Typhoid can be a deadly infection transmitted by contaminated food and water. Globally, the WHO said there are between 11 million and 20 million cases and between about 128,000 and 161,000 typhoid deaths annually.
Jan 3 WHO statement
Trusting 'complementary' practitioners linked to poor vaccine uptake
A new survey of Australian parents shows that those who do not vaccinate their children are more likely to trust non-mainstream sources of medical information and advice, including complementary medicine (CM) practitioners.
The results of the survey were published yesterday in Vaccine. A total of 429 parents of children ages 6 or older participated in the online survey. Approximately 12.9% of participants reported taking their children to a complimentary medical practitioner, including chiropractor or herbalist, in the previous 12 months.
Children were much less likely to be vaccinated if their parents had been influenced by a complementary medicine practitioner (odds ratio [OR], 0.03) or had visited a CM-practitioner (OR, 0.09) in the previous year. In contrast, children were much more likely to have been vaccinated if they had visited a pediatrician within the previous year (OR, 5.01).
The fast majority of parents in the study, 93.5%, reported that their child's immunizations were up to date, and more than 78% said they followed advice on vaccines from pediatricians.
"Concerns about pharmaceutical medicine safety and post-modern beliefs (e.g., rejection of authority) can be associated with CM use," the authors concluded. "These beliefs may translate to vaccine-hesitancy, and parents may trust advice from a CM-practitioner about vaccination if they value this form of health care more broadly."
Jan 3 Vaccine study
Real-time C diff notification reduces time to effective therapy, study finds
Implementation of a real-time notification system to alert a pharmacist-led antimicrobial stewardship program (ASP) of Clostridium difficile infection (CDI) in patients reduced the time to effective antimicrobial therapy, a team of pharmacists reported yesterday in the American Journal of Infection Control.

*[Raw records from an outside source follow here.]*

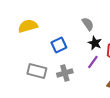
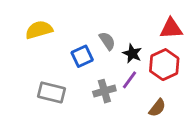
gray semicircle: (88, 24) -> (107, 41), moved
gray cross: (65, 73) -> (104, 91), moved

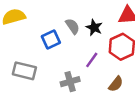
black star: (132, 53) -> (94, 27), moved
gray cross: (104, 91) -> (70, 82), moved

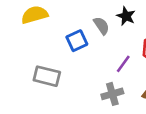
black star: (94, 27) -> (126, 16), moved
gray cross: (70, 82) -> (112, 94), moved

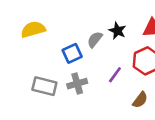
gray semicircle: (101, 26) -> (95, 40), turned -108
gray cross: (112, 94) -> (77, 84), moved

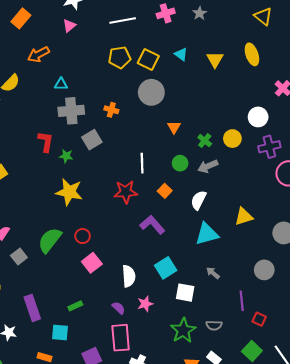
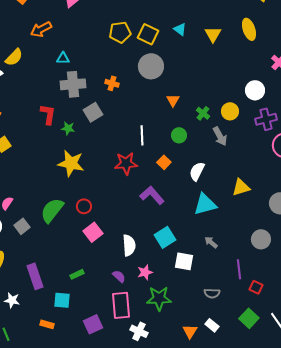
gray arrow: (208, 166) -> (220, 136), moved, turned -96
green star: (183, 330) -> (159, 298), moved, turned 30

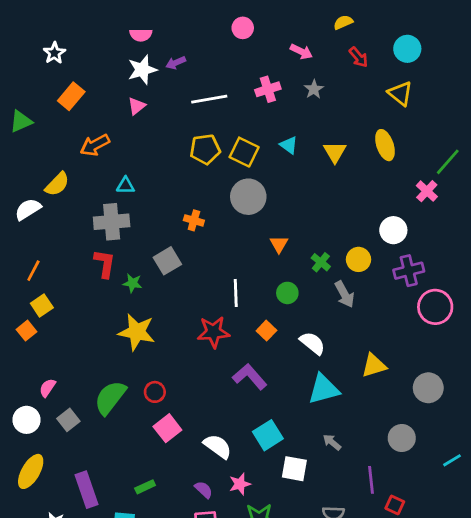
gray cross: (73, 84) -> (112, 222), moved
white semicircle: (197, 171) -> (312, 343), turned 102
white semicircle: (129, 245) -> (218, 446), turned -50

The single-center, retrospective cohort study was conducted at a 433-bed tertiary medical center in Lexington, Kentucky, and consisted of two arms: patients treated for CDI prior to implementation of a real-time notification system for CDI, and those treated post-implementation. The system notified the pharmacist-led ASP team via a secure listserv when toxigenic strains of C difficile were detected in the microbiologic laboratory. The pharmacists then notified the patient's healthcare provider to ensure that effective antimicrobial therapy and contact precautions were initiated.
The primary outcome of the study was time to initiation of effective antimicrobial therapy. Secondary outcomes included time to enter an order of effective antimicrobial therapy in the electronic medical record and time to initiate contact precautions.
The total number of patients in the study was 66: 44 in the pre-implementation cohort and 22 in the post-implementation cohort. Comparison of the two study arms showed that the median time from CDI detection to initiation of effective antimicrobial therapy fell from 5.75 hours in the pre-implementation patients to 2.05 hours post-implementation. The notification system also resulted in a shorter time from CDI detection to order entry of effective antimicrobial therapy—0.6 hours compared with 3 hours. In addition, median time to contact precautions dropped from 4.8 hours to 9 minutes.
The authors of the study say further research is needed to investigate the clinical impact of these outcomes on hospital length-of-stay, mortality, incidence of CDI, and total costs.